What If?

At least one of Illinois’s big public employee pension funds, the Teachers Retirement System (TRS), which covers all Illinois public school teachers except Chicago’s, claims to be getting more than 8% return on its investments. IMO under present conditions that means as one regular commenter here would put it they’re “climbing the risk ladder”.

Risk means a higher potential for loss and pursuing riskier investments in pursuit of yield means that sometimes you’re going to lose. What happens when the TRS loses some of its risky bets?

7 comments… add one
  • Guarneri Link

    Convenient return data everyone should post on their refrigerator….

    http://pages.stern.nyu.edu/~adamodar/New_Home_Page/datafile/histretSP.html

    Either they are conveniently selecting measurement periods, which is called deception, or grossly overweighted in equities, including alternatives, which is called breach of fiduciary duty. Or both.

    Result? Higher risk of loss, or risk of temporarily depressed valuation when redemption needs occur, which is effectively the same thing. Pensioners are not accredited investors making voluntary choices. This is not my stock-in-trade hyperbole – The fund managers are charlatans of the Enron variety. Where’s Bernie? Must not be as many votes in criticizing “greedy” pols and incompetent government as in criticizing “greedy” corporations.

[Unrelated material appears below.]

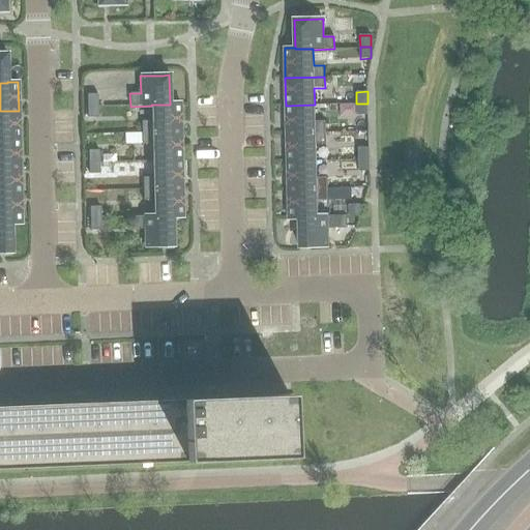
[(86,94),(87,107),(97,107),(97,94),(86,94)]
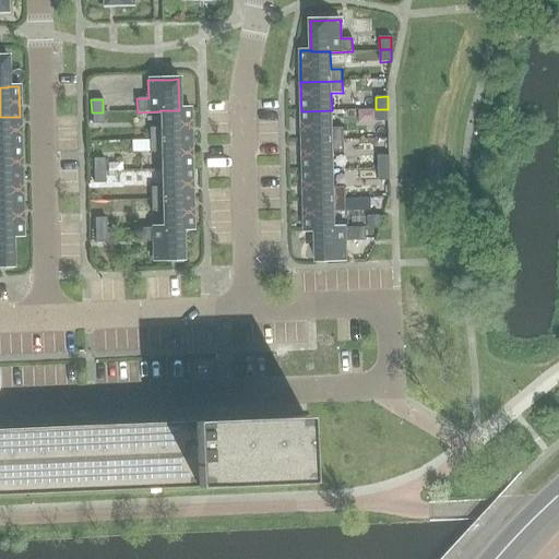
[(159,110),(159,111),(161,128),(149,128),(149,141),(190,140),(190,108),(179,109),(179,110),(159,110)]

  • Yeah, I honestly don’t see how they’re getting an 8% return without being mostly in stocks which doesn’t sound like the right balance to me.

  • walt moffett Link

    Are you sure of that number? Looking over TRS press releases and their CAFR shows a 4% return for 2015. I noticed they claim a 3 year return of 8.3%

    If they are claiming a current 8+% rate of return, when the ball lands flat, we know who will pick up the tab.

  • jan Link

    “There is nothing as certain as death and taxes” is an age-old adage. Apparently, in the relatively new age of pensions, “defined benefit pension” can be added, because no matter the risk of investment, the state of the economy, those pensions are cemented into place, and it’s the tax payer safety net who ultimately takes the brunt of securing these benefits forever. In fact, an asteroid could hit the planet, and expectations of satisfying these union contracts would still be legally enforceable.

  • IIRC to meet their solvency requirements they need a 7% annual return. Reporting 8.3% cumulative over a three year period when you need 7% annual is deceptive.

  • walt moffett Link

    But of course, however kick the can until the next election as worked since at least 1954.

    For S&G value, read the Pension Benefit Guarantee Corp’s most recent projections report, net deficits are expected there for the next 10 years.

  • But of course, however kick the can until the next election as worked since at least 1954.

    Past performance does not guarantee future results.